# [EXTRAIT DU TEXTE]
□ □ □ □ □ □ □

En Palestine, le hiatus entre les différentes priorités des femmes est immense et a été accru dans les dernières années par les incursions israéliennes, le mur et les restrictions de circulation. Jusqu’à présent,les femmes palestiniennes n’ont pas été d’accord sur la nécessité de mettre en avant la violence domestique dans leur programme.

A l’intérieur du mouvement, les leaders conservateurs ont insisté sur le danger qu’il y avait à exposer les imperfections internes à la société palestinienne. Les femmes qui voulaient apporter des conseils, de l’aide et une protection aux femmes victimes de violences n’ont pu le faire que de manière insuffisante.

Mais ce qui est le plus ennuyeux - en particulier pour les jeunes femmes qui travaillent comme moi - c’est la lassitude qui est devenue la marque du mouvement des femmes. Depuis mon adolescence et jusqu’à présent, le mouvement a été dominé par le même groupe de femmes. A quelques exceptions près, les organisations de femmes palestiniennes sont dirigées par les mêmes, et il semble que le changement de leaders ne soit pas à l’ordre du jour. En dépit des discours et de la rhétorique sur la nécessité d’avoir du sang neuf dans le mouvement, il n’est pas fait grand chose pour réaliser ce programme.

Le 26 janvier 2006, treize femmes - dont six femmes du Hamas- ont été élues grâce au nouveau système des quotas introduit en 2005, afin que les femmes constituent au moins 20% du Conseil législatif palestinien.

C’est un progrès par rapport aux neuf femmes élues en 1996 lors des élections du premier Conseil législatif.

Comme il a été souligné plus haut, la première réaction des femmes à ces résultats électoraux a été la peur. De manière surprenante, la plupart des prises de position publiques du Hamas furent rassurantes et modérées.

Les femmes, le Hamas et le Conseil législatif palestinien

Juste avant d’être nommée ministre des Affaires féminines, Mariam Saleh, interviewée par Louisa Morgantini affirmait : “Au Hamas, nous considérons que la femme palestinienne est l’élément le plus courageux et le plus fort de toute la société, dans la mesure où elle supporte les morts, les blessures, la prison, la vie loin des gens qu’elle aime, subit la cruauté de l’occupant et s’arrange pour rendre possibles toutes ces vies misérables.”

Elle a également déclaré que le mot d’ordre du Hamas est que “les femmes jouent un rôle actif contre l’occupation et pour la construction et le progrès de la société”. Saleh insiste sur l’importance de l’éducation et l’accroissement des capacités des femmes, suggérant la création d’un mouvement enraciné et organisé. Depuis qu’elle est ministre, Mariam Saleh a encouragé ses employées à porter le voile mais elle ne pouvait et ne voulait pas obliger les employées du ministère à se comporter selon sa conception du code vestimentaire islamique.

□ □ □ □ □ □ □

# [CONSIGNES]
- 1) Relevez toutes les années mentionnées dans l'extrait sur le mouvement des femmes palestiniennes.
- 2) Parmi les lignes, recopiez celles qui commencent à la ligne contenant « scientific name: Teesdalia nudicaulis » et se poursuivent jusqu'à la ligne contenant « scientific name: Tsuga heterophylla », toutes deux incluses. Substituez « genre » à « genus » sans rien modifier d'autre.

□ □ □ □ □ □ □

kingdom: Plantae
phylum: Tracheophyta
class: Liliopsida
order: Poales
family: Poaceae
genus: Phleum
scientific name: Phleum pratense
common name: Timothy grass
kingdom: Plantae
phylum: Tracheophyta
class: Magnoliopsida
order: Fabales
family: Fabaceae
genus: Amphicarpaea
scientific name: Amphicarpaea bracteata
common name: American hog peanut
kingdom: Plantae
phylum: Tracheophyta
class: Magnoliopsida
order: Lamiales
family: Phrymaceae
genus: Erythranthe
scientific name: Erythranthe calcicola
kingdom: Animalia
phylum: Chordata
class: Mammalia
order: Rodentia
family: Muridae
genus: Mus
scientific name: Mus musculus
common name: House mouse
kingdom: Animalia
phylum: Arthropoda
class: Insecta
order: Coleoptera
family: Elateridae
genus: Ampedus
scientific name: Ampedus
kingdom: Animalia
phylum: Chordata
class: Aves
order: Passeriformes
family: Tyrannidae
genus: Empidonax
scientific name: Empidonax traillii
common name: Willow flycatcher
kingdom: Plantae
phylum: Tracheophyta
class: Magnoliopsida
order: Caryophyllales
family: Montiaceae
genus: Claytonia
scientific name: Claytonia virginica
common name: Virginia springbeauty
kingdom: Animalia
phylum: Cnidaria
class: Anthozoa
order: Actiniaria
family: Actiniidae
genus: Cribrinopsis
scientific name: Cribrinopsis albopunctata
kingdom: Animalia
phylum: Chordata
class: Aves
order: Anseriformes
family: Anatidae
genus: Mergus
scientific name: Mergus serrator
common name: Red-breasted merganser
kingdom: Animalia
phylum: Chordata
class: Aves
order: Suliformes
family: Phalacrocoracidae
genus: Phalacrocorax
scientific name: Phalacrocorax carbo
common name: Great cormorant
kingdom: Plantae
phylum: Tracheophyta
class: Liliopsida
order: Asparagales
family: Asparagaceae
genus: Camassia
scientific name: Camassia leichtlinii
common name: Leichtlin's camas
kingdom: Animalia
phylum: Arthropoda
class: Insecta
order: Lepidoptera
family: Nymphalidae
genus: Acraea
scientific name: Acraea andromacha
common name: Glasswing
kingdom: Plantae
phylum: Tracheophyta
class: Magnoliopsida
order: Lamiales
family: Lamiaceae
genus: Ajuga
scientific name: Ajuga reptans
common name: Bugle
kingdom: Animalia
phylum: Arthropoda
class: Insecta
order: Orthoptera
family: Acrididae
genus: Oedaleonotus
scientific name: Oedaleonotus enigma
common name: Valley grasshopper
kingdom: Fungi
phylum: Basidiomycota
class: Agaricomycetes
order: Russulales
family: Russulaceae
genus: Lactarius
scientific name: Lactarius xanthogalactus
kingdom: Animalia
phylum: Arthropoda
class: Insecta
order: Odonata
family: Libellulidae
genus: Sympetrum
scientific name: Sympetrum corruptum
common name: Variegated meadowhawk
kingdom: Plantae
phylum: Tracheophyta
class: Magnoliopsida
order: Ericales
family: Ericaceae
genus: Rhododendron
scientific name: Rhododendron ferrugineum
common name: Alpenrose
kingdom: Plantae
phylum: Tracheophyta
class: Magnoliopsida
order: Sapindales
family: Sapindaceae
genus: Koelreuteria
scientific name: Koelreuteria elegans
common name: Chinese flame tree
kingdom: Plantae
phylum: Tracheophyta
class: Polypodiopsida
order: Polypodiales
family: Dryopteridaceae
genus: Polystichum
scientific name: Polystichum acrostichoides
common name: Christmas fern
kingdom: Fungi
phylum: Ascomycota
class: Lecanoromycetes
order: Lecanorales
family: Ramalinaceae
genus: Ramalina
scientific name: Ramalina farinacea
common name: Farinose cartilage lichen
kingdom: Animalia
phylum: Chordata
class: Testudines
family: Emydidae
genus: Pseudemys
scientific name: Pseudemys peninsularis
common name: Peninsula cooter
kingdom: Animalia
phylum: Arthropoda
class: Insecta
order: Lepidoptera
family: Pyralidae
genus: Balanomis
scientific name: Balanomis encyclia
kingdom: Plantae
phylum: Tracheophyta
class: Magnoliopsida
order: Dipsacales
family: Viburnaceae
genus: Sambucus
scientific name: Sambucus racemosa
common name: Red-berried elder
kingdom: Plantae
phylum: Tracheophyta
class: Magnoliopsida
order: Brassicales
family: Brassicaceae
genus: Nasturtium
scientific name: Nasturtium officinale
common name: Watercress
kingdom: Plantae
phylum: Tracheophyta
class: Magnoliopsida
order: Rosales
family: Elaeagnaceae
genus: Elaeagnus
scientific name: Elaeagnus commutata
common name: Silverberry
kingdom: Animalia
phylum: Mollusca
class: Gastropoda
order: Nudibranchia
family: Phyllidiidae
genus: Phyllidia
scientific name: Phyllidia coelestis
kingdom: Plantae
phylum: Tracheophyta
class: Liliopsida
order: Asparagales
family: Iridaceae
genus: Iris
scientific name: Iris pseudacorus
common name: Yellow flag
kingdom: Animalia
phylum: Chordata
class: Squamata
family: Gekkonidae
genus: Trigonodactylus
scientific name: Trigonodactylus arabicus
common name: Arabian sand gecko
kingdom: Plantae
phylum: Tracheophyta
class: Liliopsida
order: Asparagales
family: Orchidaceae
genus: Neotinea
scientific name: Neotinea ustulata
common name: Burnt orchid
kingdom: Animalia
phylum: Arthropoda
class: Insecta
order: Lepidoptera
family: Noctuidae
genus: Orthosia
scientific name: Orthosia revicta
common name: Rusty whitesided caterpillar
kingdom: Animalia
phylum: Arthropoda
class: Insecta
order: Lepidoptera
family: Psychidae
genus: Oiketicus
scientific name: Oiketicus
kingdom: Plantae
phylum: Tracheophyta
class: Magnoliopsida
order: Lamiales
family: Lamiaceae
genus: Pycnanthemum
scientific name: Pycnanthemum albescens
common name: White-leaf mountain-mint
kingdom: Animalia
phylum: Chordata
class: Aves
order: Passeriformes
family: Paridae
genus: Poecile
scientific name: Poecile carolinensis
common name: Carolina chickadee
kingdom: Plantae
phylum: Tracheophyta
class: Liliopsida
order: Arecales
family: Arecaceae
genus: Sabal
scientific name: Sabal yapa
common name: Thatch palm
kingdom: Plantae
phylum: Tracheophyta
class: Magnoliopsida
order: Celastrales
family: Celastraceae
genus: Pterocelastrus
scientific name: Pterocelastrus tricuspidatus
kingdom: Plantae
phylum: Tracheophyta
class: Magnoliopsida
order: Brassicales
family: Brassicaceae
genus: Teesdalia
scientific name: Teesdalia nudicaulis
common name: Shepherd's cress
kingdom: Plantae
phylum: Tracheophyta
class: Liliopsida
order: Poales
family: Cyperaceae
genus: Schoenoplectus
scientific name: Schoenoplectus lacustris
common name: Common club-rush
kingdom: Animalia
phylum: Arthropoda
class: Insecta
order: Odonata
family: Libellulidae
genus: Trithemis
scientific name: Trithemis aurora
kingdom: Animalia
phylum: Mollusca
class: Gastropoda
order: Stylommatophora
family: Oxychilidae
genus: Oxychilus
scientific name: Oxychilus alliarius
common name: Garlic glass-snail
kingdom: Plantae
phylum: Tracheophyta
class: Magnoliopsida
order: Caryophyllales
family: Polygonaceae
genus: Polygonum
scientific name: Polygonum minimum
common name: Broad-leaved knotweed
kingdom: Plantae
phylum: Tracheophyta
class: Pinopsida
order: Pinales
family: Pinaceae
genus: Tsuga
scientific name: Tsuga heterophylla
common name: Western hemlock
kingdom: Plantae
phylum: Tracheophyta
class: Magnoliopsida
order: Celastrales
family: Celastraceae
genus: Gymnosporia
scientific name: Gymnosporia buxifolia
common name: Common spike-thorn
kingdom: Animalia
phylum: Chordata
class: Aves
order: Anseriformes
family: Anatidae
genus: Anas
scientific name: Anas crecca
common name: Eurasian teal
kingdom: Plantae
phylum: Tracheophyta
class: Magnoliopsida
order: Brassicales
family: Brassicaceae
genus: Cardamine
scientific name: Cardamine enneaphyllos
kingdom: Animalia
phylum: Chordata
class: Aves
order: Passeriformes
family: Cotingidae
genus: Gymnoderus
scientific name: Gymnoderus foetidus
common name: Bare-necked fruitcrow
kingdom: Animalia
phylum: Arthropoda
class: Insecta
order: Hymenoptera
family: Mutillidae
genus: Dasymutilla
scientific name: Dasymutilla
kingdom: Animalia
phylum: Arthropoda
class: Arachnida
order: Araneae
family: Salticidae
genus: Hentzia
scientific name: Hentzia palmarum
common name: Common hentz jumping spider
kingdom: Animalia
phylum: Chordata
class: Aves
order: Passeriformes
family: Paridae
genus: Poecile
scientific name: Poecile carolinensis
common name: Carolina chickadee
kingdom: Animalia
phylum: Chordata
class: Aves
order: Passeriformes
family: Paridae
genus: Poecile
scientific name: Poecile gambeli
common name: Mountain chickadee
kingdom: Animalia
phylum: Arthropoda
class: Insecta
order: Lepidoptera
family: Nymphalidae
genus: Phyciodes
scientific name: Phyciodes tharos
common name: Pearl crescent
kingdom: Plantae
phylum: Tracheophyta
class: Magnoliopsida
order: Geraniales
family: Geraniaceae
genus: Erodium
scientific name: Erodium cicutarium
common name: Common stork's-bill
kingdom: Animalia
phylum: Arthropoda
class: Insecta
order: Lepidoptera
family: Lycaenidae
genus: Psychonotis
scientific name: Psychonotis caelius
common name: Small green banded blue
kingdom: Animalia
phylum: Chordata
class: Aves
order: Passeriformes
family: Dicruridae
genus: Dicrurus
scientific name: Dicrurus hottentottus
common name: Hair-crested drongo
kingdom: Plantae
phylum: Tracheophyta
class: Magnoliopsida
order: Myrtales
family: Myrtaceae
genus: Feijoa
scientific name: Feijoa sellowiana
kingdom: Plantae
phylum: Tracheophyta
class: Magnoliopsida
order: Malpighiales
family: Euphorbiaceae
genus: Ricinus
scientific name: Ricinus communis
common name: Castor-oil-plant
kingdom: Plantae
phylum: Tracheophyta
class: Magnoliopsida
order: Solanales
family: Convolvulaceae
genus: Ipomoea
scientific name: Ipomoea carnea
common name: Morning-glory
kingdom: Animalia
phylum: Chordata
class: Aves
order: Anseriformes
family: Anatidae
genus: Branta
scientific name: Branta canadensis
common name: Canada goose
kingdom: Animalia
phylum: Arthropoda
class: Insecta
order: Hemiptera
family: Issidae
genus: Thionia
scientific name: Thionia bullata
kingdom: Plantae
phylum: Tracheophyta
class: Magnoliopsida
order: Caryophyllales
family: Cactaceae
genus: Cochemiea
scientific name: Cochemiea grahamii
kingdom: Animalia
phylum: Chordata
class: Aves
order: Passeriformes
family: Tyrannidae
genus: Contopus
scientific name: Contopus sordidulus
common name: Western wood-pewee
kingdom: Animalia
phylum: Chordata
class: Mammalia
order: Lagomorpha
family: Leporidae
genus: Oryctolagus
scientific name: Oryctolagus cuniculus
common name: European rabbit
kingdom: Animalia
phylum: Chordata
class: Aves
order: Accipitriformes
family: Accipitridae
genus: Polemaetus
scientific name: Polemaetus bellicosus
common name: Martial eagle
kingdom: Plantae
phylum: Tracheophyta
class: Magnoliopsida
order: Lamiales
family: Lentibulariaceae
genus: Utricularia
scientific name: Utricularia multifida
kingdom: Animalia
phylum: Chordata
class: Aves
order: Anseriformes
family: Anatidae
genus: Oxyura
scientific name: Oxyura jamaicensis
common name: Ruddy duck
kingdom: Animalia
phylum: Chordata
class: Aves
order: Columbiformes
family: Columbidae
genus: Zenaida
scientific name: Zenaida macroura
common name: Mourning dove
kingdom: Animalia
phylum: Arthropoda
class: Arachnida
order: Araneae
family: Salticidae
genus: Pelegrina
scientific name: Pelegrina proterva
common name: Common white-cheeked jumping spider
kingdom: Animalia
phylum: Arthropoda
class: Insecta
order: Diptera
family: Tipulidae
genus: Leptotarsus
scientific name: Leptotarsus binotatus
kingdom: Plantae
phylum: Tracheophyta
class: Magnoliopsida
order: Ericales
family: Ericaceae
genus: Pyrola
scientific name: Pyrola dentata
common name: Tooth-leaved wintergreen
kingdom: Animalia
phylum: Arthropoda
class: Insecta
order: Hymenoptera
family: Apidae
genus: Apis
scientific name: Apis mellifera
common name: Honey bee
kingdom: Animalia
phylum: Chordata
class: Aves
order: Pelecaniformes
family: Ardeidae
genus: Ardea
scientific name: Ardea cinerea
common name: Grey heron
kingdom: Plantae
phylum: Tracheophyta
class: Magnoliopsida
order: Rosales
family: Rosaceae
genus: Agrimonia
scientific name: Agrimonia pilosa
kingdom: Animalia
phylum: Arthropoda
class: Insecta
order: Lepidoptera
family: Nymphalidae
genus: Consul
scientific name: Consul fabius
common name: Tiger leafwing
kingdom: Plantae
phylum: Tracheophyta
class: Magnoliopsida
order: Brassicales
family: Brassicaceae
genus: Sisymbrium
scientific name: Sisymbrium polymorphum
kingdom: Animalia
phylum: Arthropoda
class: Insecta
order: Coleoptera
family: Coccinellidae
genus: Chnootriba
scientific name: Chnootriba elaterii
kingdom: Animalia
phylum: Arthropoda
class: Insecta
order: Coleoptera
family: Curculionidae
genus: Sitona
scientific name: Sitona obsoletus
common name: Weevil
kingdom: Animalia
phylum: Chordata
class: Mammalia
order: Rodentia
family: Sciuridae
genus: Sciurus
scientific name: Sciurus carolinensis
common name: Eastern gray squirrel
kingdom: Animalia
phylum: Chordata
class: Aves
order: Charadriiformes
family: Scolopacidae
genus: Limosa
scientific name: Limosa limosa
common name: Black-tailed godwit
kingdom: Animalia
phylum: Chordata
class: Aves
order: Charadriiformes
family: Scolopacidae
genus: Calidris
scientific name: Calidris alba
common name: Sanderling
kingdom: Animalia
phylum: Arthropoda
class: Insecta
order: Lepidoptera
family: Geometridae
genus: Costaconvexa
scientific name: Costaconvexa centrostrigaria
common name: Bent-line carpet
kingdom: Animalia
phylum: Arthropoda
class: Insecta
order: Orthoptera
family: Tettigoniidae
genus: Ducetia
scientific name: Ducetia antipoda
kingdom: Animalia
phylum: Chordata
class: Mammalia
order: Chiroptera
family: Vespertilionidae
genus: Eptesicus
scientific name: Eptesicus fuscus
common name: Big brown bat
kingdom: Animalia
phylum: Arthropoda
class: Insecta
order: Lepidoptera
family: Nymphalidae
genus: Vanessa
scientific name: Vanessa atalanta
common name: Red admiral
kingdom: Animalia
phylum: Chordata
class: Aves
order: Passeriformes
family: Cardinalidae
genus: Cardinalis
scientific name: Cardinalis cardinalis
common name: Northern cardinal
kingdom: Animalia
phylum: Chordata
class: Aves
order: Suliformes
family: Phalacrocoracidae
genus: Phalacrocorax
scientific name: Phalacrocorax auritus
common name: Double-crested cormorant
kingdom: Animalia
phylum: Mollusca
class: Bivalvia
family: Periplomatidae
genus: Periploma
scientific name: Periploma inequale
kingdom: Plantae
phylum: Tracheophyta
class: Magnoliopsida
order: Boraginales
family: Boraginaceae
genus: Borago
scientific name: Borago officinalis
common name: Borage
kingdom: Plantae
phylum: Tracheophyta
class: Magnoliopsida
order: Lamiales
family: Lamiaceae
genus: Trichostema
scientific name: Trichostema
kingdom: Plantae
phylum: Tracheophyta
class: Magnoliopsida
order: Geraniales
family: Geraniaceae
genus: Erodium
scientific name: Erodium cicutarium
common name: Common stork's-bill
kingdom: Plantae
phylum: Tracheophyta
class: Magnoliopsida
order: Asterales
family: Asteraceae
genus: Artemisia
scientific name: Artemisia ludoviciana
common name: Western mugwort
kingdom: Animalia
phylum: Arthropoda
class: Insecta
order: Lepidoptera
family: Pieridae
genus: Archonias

□ □ □ □ □ □ □

# [CORRIGÉ]
- 1) 2006, 2005, 1996

- 2)
scientific name: Teesdalia nudicaulis
common name: Shepherd's cress
kingdom: Plantae
phylum: Tracheophyta
class: Liliopsida
order: Poales
family: Cyperaceae
genre: Schoenoplectus
scientific name: Schoenoplectus lacustris
common name: Common club-rush
kingdom: Animalia
phylum: Arthropoda
class: Insecta
order: Odonata
family: Libellulidae
genre: Trithemis
scientific name: Trithemis aurora
kingdom: Animalia
phylum: Mollusca
class: Gastropoda
order: Stylommatophora
family: Oxychilidae
genre: Oxychilus
scientific name: Oxychilus alliarius
common name: Garlic glass-snail
kingdom: Plantae
phylum: Tracheophyta
class: Magnoliopsida
order: Caryophyllales
family: Polygonaceae
genre: Polygonum
scientific name: Polygonum minimum
common name: Broad-leaved knotweed
kingdom: Plantae
phylum: Tracheophyta
class: Pinopsida
order: Pinales
family: Pinaceae
genre: Tsuga
scientific name: Tsuga heterophylla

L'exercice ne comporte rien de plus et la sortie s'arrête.